--- BEGIN Data extract ---
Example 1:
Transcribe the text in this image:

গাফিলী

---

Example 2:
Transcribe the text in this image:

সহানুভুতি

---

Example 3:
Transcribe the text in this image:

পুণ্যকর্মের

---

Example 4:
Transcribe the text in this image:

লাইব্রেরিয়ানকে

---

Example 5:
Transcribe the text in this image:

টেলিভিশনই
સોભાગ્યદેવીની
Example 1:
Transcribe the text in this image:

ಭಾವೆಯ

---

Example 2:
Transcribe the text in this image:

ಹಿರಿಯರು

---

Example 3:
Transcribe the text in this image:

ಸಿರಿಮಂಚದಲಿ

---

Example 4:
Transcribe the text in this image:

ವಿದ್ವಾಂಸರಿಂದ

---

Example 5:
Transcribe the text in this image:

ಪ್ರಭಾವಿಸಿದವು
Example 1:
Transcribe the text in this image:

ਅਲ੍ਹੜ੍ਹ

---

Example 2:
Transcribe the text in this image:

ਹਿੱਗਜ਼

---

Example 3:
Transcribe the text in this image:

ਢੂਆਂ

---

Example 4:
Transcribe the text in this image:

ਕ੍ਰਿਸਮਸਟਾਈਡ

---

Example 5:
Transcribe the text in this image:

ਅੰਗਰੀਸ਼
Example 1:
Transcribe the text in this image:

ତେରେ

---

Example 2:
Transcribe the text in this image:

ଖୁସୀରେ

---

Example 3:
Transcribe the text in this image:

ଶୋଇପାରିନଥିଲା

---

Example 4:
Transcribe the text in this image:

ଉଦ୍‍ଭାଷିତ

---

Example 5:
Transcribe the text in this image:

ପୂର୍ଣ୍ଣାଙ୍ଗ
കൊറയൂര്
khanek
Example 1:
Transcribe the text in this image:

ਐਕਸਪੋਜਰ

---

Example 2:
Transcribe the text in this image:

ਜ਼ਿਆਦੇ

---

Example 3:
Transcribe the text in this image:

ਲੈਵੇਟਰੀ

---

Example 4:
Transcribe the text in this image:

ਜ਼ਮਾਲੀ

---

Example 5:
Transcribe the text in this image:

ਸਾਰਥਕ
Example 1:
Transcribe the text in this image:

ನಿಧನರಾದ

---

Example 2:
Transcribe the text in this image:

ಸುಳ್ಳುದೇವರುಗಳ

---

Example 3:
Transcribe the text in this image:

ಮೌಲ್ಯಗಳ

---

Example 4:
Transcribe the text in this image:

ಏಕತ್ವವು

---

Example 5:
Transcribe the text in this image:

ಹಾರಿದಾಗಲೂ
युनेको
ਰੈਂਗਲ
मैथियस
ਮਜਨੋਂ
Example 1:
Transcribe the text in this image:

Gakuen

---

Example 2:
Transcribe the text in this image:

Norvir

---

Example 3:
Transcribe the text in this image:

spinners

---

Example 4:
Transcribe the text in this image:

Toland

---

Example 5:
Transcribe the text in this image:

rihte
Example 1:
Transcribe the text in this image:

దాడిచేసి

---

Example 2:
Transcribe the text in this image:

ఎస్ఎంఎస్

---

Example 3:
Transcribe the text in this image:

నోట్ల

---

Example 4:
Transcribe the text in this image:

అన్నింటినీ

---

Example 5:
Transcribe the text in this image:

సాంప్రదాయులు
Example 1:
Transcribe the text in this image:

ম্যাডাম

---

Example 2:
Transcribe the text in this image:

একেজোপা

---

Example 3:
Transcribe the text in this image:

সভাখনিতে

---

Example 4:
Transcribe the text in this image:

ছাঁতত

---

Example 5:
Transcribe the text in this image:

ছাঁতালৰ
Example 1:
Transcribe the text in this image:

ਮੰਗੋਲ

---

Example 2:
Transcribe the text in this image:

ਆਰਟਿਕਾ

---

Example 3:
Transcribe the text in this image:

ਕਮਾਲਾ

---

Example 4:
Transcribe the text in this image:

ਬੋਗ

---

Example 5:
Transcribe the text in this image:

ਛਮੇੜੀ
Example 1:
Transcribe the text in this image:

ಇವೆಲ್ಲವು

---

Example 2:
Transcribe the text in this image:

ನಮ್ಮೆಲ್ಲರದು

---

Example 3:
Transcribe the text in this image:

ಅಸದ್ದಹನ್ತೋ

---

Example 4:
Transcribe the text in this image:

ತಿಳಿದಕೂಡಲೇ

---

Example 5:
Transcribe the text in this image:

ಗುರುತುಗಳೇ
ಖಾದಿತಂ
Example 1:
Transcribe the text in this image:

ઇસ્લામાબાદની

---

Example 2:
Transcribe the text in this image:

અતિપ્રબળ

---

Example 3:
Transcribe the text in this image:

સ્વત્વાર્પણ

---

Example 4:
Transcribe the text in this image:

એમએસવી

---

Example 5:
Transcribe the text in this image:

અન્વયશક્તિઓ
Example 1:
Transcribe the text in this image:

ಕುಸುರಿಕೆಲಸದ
--- END Data extract ---
> [Challenge] Copy the data word for word, from its first line through the line that contains "ಸುಳ್ಳುದೇವರುಗಳ", including that line.

> [Answer in full]
Example 1:
Transcribe the text in this image:

গাফিলী

---

Example 2:
Transcribe the text in this image:

সহানুভুতি

---

Example 3:
Transcribe the text in this image:

পুণ্যকর্মের

---

Example 4:
Transcribe the text in this image:

লাইব্রেরিয়ানকে

---

Example 5:
Transcribe the text in this image:

টেলিভিশনই
સોભાગ્યદેવીની
Example 1:
Transcribe the text in this image:

ಭಾವೆಯ

---

Example 2:
Transcribe the text in this image:

ಹಿರಿಯರು

---

Example 3:
Transcribe the text in this image:

ಸಿರಿಮಂಚದಲಿ

---

Example 4:
Transcribe the text in this image:

ವಿದ್ವಾಂಸರಿಂದ

---

Example 5:
Transcribe the text in this image:

ಪ್ರಭಾವಿಸಿದವು
Example 1:
Transcribe the text in this image:

ਅਲ੍ਹੜ੍ਹ

---

Example 2:
Transcribe the text in this image:

ਹਿੱਗਜ਼

---

Example 3:
Transcribe the text in this image:

ਢੂਆਂ

---

Example 4:
Transcribe the text in this image:

ਕ੍ਰਿਸਮਸਟਾਈਡ

---

Example 5:
Transcribe the text in this image:

ਅੰਗਰੀਸ਼
Example 1:
Transcribe the text in this image:

ତେରେ

---

Example 2:
Transcribe the text in this image:

ଖୁସୀରେ

---

Example 3:
Transcribe the text in this image:

ଶୋଇପାରିନଥିଲା

---

Example 4:
Transcribe the text in this image:

ଉଦ୍‍ଭାଷିତ

---

Example 5:
Transcribe the text in this image:

ପୂର୍ଣ୍ଣାଙ୍ଗ
കൊറയൂര്
khanek
Example 1:
Transcribe the text in this image:

ਐਕਸਪੋਜਰ

---

Example 2:
Transcribe the text in this image:

ਜ਼ਿਆਦੇ

---

Example 3:
Transcribe the text in this image:

ਲੈਵੇਟਰੀ

---

Example 4:
Transcribe the text in this image:

ਜ਼ਮਾਲੀ

---

Example 5:
Transcribe the text in this image:

ਸਾਰਥਕ
Example 1:
Transcribe the text in this image:

ನಿಧನರಾದ

---

Example 2:
Transcribe the text in this image:

ಸುಳ್ಳುದೇವರುಗಳ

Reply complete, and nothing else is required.